By Ira Sharkansky
JERUSALEM — Little countries must look outward in order to prosper.
That means being multi-lingual and multi-connected, and it may mean avoiding firm connections that get in the way of the flexibility that is essential.
The need to import is obvious, insofar as a little country can’t produce everything it needs.
The need to export is also obvious, having to pay for imports and to have something left over to finance development.
Israel fits the pattern also apparent in Belgium, The Netherlands, and the Scandinavian countries, with the additional trait of having to deal with overt enmity and less overt suspicion reflecting–in part–a long history of anti-Semitism.
Residents of small European countries learn other languages in school and university. Israelis brought them from abroad, in many cases teach them to their children and/or keep them alive with special classes, as well as learn some of them in school and university.
Israelis can envy the small European countries, not only because they tend to be wealthier on a per capita basis, but because they are secure, spend almost nothing on defense, and their residents can travel just about everywhere with a limited need for visas and no concern for their safety other than the obvious care to stay away from dicey neighborhoods late at night.
Israel has developed itself into the league of the enviable.
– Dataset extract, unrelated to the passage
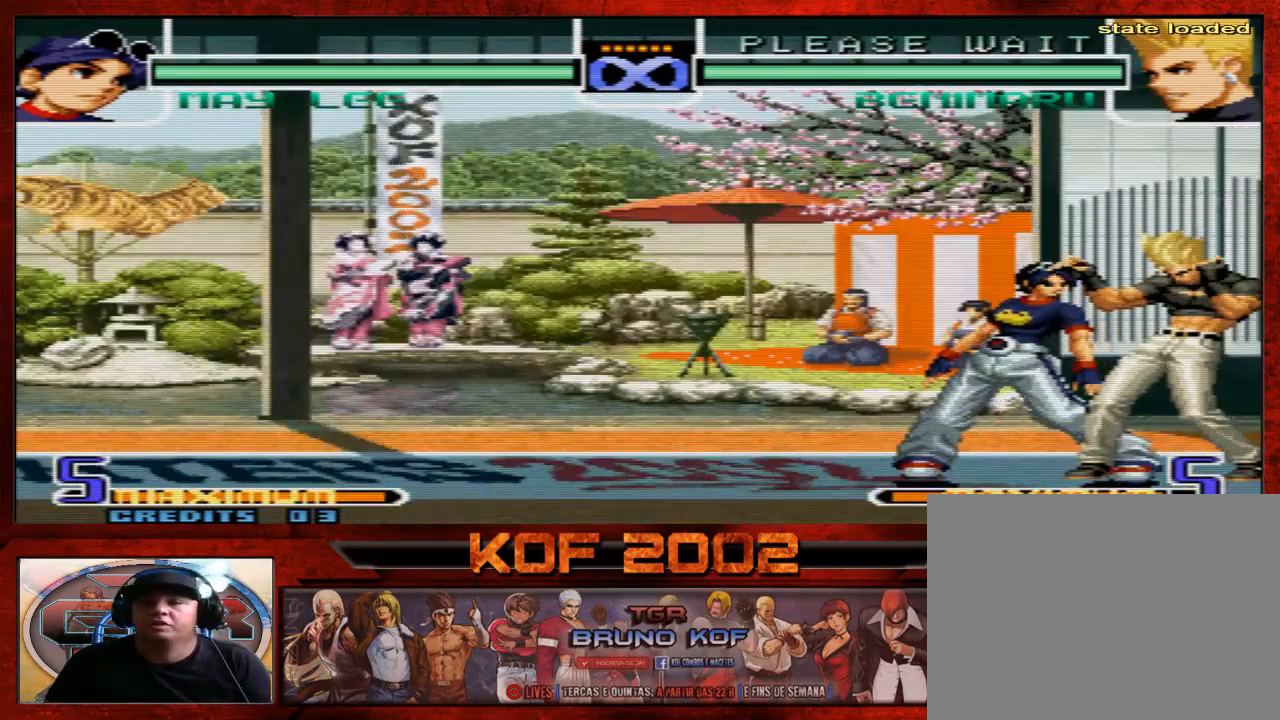
{"buttons": [], "left_stick": "center", "events": []}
Over the course of 70 years it’s come from backwardness and poverty with a population largely of miserable refugees to an economy (measured by GDP/c) that scores at or above the levels of France, the UK, Italy, Japan, Spain, Portugal, and Greece, and not too far below New Zealand, Belgium, Germany, and Canada.
And all that accomplished–admittedly with some help from the US and Germany–while outspending just about every country–including the US–on security in per capita terms, plus being handicapped by a substantial ultra-Orthodox population whose males tend to avoid useful education, military service, and gainful employment.
It’s common for Israelis to complain about the health system and the schools, but the statistics show enviable scores in terms of overall health and education. There’s some truth to the hyped-up image of the start-up country, with high levels of innovation and research laboratories associated with major international corporations.
Israel has also moved from being a pariah in the eyes of many in Muslim countries to having at least discrete economic, political, and military relations with many of their governments. And while it passed through periods of being demonized by the Soviet Union, it now has more intimate relations with Russia’s government than has the US and perhaps other major western governments. Language helps. Israel has a Russian speaking Defense Minister and a lot of its military personnel are fluent in Russian. They can speak with Russian military personnel over the border in Syria in order to keep at arms length. Attacking the Iranian side of a joint Iranian-Russian base without bothering the Russians reflects high levels of sensitivity and skill on both sides.
China and India at one time sided with the Arab boycott against Israel, and now are customers and investors. A controlling interest in Israel’s major dairy producer, created in the 1920s by kibbutzim and moshavim, is Chinese owned.
Alas, the improvement of Israel’s relations with former enemies has come along with a lessening of Isreal’s standing among countries which had once admired it. And Israel is not yet so well placed among Muslim majority countries that its citizens can visit them freely and with security.
Israelis’ worsening position in western countries may owe something to its success in holding off Muslim–and especially Palestinian–aggression. It’s traded the image of the Biblical David for Goliath. And that’s come along with a growing culture of supporting the weak that has spread throughout the west. This appears (ironically for Israel) with a recognition of the Holocaust, as well as the downfall of Apartheid in South Africa, the decline of colonial powers, feminism, and the destruction of legally enforced segregation/discrimination in the United States.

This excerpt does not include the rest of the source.